Role of Allogeneic Stem Cell Transplantation (AlloSCT) in Patients Affected By Peripheral T-Cell Lymphomas (PTCL): No Difference in Outcome Between Patients Allografted at Diagnosis and in First Chemosensitive Relapse

Introduction: Despite novel therapies are under investigation in peripheral T-cell lymphomas (PTCL), the majority of the patients (pts) still have a dismal outcome. AlloSCT seems an effective approach in the salvage setting, but very small series of pts have been transplanted at diagnosis.

Methods: We report the long-term outcome (median follow-up of 60 months) of 72 pts affected by PTCL who underwent AlloSCT at diagnosis (Allo1) (n=23) or for chemosensitive relapse (Allo2) (n=49) that have been enrolled in two transplantation protocols. Pathological classification included: 20 PTCL-not otherwise specified (PTCL-NOS), 2 anaplastic large cell lymphoma (ALCL) and 1 rare subtype in Allo1 group; 18 PTCL-NOS, 11 ALCL, 8 AILD and12 rare subtypes in Allo2 group. Donor sources were HLA-matched siblings [n=39: n=13 Allo1 and n=26 Allo2 (p=0.80)], matched or mismatched unrelated donors [n=25: n=10 Allo1 and n=15 Allo2 (p=0.30], and haploidentical family donors [n=8, only in the Allo2 group]. All pts underwent transplant with chemosensitive disease: 45 in complete remission (CR) (63%) [n=20 Allo1, n=25 Allo2 (p=0.003)]; 27 in partial remission (PR) (37%) [n=3 Allo1, n=24 Allo2 (p=0.003)]. In the Allo2 group, 37 pts (75%) were allografted in first relapse and 12 in second relapse.

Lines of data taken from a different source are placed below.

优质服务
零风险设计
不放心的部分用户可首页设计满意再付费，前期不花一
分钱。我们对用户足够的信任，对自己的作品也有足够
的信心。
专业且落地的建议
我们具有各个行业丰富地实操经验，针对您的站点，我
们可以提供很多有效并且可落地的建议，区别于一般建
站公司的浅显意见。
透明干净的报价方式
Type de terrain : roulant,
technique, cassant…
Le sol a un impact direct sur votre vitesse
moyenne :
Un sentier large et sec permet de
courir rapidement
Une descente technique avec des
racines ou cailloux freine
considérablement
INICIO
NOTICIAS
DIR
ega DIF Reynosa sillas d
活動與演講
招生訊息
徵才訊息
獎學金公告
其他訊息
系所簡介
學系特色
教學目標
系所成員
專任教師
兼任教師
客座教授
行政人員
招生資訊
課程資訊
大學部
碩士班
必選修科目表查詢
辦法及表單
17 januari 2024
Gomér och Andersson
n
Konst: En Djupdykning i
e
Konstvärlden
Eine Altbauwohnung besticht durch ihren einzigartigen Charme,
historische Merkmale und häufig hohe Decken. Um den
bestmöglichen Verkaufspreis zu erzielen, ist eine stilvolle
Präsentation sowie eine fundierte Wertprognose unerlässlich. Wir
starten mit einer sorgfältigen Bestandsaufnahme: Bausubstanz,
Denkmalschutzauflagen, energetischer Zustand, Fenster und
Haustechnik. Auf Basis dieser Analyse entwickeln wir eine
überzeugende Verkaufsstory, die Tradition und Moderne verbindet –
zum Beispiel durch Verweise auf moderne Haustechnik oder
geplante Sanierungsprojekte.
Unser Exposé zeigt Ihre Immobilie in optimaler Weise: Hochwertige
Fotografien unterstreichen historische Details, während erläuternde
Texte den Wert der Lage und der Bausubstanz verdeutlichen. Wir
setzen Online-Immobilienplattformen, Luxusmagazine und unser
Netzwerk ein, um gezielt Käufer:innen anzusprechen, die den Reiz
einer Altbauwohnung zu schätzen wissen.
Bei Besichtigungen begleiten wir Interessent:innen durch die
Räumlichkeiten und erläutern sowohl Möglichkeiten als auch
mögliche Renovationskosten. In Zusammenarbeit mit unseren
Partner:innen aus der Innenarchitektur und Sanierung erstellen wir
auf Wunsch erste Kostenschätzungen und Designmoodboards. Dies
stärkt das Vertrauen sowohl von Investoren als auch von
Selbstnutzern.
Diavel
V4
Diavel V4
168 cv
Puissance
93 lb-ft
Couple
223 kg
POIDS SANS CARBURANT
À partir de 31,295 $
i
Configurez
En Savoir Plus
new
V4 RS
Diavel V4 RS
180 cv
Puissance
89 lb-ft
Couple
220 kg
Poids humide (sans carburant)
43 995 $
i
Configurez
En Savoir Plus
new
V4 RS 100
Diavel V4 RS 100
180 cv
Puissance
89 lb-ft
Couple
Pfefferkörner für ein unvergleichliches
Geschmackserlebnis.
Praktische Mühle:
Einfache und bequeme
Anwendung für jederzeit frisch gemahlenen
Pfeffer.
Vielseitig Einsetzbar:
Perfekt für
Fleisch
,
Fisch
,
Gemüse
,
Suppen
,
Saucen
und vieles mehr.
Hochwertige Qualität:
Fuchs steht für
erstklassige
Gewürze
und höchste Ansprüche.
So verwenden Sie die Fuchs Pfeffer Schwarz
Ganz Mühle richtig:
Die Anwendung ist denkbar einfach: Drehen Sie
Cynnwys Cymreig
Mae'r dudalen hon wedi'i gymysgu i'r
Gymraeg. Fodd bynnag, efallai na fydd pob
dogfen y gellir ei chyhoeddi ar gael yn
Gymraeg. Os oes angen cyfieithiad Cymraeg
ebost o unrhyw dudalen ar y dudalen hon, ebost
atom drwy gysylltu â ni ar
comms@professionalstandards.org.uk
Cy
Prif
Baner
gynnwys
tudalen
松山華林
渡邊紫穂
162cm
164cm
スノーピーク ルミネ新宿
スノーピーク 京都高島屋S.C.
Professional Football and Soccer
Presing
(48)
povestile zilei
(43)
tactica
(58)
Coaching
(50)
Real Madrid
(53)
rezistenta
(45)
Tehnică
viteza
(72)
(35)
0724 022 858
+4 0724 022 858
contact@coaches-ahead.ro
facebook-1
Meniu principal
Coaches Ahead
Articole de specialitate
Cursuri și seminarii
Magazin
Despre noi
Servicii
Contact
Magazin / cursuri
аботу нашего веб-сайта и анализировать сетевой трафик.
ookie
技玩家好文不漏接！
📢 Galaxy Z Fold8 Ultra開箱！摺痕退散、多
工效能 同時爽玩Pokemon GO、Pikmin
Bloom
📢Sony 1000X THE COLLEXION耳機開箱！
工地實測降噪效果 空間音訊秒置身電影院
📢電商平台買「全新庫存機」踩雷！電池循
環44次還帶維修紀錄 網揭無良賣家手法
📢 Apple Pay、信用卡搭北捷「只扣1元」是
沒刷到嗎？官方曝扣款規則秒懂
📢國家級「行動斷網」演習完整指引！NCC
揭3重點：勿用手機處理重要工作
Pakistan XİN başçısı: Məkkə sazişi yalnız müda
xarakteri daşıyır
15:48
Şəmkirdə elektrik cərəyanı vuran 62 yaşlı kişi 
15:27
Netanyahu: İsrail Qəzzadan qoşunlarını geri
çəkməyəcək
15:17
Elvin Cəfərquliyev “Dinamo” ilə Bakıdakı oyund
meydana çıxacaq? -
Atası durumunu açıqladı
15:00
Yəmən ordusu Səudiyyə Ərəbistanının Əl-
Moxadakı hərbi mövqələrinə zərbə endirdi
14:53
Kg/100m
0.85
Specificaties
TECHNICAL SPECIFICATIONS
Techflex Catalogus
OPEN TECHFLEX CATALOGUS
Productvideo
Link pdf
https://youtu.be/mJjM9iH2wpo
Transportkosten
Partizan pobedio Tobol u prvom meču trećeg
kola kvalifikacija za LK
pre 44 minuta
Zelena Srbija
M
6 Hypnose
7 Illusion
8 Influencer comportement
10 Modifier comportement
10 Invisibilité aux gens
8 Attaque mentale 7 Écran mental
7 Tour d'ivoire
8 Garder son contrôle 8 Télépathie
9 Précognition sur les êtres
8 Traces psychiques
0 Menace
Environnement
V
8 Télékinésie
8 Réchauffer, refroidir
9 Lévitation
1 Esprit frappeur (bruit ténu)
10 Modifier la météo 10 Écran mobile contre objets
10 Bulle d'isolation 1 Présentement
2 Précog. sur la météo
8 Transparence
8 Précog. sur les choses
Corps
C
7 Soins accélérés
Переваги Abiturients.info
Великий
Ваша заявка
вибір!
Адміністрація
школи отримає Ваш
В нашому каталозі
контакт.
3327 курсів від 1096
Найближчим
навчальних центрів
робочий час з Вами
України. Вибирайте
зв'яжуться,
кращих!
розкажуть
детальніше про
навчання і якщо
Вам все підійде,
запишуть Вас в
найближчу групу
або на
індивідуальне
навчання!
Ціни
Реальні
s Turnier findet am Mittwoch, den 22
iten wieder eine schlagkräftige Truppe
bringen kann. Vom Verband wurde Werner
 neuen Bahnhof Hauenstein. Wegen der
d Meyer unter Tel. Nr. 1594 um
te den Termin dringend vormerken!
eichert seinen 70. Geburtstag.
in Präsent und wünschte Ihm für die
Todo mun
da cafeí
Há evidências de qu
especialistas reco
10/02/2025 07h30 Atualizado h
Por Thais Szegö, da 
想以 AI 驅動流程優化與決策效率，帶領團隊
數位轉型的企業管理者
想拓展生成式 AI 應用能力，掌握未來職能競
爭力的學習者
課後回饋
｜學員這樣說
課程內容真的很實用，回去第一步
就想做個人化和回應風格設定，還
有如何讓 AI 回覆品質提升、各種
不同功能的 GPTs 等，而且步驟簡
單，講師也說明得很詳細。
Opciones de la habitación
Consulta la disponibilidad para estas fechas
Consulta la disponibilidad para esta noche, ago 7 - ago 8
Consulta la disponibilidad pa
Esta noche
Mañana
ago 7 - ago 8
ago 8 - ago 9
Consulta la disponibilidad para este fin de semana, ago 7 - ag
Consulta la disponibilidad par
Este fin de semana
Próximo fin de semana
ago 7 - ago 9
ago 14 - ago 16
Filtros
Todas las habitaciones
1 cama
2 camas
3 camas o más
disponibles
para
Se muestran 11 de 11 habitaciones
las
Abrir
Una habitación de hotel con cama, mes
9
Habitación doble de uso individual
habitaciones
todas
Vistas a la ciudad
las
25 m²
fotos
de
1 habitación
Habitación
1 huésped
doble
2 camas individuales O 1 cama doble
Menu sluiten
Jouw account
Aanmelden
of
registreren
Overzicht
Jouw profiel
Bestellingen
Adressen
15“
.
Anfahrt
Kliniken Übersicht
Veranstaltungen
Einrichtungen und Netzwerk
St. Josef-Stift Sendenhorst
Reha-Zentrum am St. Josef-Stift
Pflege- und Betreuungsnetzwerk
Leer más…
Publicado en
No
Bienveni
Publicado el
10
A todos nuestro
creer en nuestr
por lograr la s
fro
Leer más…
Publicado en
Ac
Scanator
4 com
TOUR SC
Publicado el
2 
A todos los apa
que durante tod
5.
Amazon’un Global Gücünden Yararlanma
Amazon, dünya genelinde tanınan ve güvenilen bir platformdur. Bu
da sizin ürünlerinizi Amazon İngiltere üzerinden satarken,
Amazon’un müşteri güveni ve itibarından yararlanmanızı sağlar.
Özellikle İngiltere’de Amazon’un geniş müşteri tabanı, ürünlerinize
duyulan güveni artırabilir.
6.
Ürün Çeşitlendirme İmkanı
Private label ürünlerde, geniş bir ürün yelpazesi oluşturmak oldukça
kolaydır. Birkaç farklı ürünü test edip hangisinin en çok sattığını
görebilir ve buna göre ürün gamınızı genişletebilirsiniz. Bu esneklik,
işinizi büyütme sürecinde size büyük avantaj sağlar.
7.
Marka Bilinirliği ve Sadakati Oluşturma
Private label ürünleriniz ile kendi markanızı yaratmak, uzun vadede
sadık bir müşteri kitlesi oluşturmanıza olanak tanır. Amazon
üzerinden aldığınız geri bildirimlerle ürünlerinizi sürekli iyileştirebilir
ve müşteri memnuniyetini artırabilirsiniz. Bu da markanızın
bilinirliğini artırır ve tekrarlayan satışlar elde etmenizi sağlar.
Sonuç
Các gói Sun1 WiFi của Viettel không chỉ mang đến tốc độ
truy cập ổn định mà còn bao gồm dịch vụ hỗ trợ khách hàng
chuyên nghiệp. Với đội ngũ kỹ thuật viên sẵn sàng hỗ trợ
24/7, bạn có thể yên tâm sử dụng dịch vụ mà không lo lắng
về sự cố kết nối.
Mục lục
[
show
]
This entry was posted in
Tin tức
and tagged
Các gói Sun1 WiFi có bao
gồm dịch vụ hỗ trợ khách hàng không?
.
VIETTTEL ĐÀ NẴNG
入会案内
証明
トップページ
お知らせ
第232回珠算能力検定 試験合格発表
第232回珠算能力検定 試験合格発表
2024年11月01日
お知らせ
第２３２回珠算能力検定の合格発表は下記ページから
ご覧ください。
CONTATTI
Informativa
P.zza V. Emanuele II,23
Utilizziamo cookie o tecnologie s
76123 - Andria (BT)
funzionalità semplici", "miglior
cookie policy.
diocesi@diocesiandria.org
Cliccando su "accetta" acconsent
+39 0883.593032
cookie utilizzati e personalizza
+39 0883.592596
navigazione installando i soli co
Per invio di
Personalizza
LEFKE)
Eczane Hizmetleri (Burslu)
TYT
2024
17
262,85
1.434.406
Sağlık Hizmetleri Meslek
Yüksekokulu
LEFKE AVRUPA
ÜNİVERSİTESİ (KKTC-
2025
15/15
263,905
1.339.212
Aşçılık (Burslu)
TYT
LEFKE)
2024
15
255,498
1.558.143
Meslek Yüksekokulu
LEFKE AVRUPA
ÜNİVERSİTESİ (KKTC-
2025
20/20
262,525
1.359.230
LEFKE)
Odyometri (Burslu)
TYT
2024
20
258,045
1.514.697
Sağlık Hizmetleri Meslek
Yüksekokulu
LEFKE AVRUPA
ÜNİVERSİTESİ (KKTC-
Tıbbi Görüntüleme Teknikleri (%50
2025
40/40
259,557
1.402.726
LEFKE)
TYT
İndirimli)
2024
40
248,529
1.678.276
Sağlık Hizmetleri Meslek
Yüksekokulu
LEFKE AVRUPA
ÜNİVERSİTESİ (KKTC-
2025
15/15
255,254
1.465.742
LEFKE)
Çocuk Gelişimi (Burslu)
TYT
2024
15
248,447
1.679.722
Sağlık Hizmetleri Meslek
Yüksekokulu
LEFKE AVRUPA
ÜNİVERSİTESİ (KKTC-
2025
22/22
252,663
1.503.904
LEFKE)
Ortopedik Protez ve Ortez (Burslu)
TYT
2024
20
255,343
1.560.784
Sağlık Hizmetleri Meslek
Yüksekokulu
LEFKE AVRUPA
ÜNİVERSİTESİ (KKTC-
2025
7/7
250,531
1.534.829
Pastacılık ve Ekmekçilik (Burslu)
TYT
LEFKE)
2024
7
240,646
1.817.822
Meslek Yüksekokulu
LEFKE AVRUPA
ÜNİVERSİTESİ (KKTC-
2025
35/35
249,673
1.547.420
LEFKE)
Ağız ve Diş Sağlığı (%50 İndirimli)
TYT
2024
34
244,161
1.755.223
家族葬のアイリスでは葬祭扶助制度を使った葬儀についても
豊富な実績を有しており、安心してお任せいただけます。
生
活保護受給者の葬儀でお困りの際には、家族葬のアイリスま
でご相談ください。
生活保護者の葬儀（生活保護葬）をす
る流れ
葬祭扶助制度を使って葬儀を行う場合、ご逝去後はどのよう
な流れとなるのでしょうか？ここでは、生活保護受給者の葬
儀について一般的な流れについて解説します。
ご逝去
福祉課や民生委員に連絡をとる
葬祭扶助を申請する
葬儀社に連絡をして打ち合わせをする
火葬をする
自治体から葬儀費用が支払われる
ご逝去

Results: In the Allo1 group, at a median follow-up of 59 months, of the 23 pts 15 (65%) are alive in CR, 4 (17%) died for progressive disease (PD), 3 for non-relapse mortality (NRM, 13%) and 1 for myocardial infarction. In the Allo2 group, at a median follow-up of 64 months, of the 49 pts 31 (63%) are alive (29 in CR), 11 (22%) died for PD and 6 (12%) for NRM while 1 for a second cancer. Five years crude cumulative incidence of relapse was 18% and 38% in Allo1 and Allo2 group (p=0.11), respectively. Five-year relapse-free survival (RFS), progressive-free-survival (PFS), and overall-survival (OS) were as follows: 80%, 60% and 62%, respectively, in Allo1 group; 61%, 47%and 59%, respectively, in Allo2 group without any statistical difference. However, we observed a significant difference in PFS between pts allografted at diagnosis and those in second-relapse (5-year PFS 61% versus 16%, p=0.0044) but not between the allografted at diagnosis and first-relapse (5-year PFS 61% versus 57%, p=0.92). When analyzed pts affected by PTCL-NOS, a better PFS trend was confirmed in pts receiving allograft at diagnosis or in first relapse as compared to second relapse [5-year PFS: 65% versus 55% versus 25%, respectively, (p=0.2)]. Pts who went to alloSCT in first CR did not have a significant advantage [5-year PFS and OS: 59% versus 43% (p=0.44); 60% versus 58% (p=0.82) in Allo1 and Allo2 group, respectively].

Conclusions: Despite the limitations due to the sample size, this is the first analysis in this setting. AlloSCT should be not indicated as a consolidation of first complete or partial remission approach/treatment outside a clinical trial. In fact, AlloSCT is very effective in patients with chemosensitive first relapse.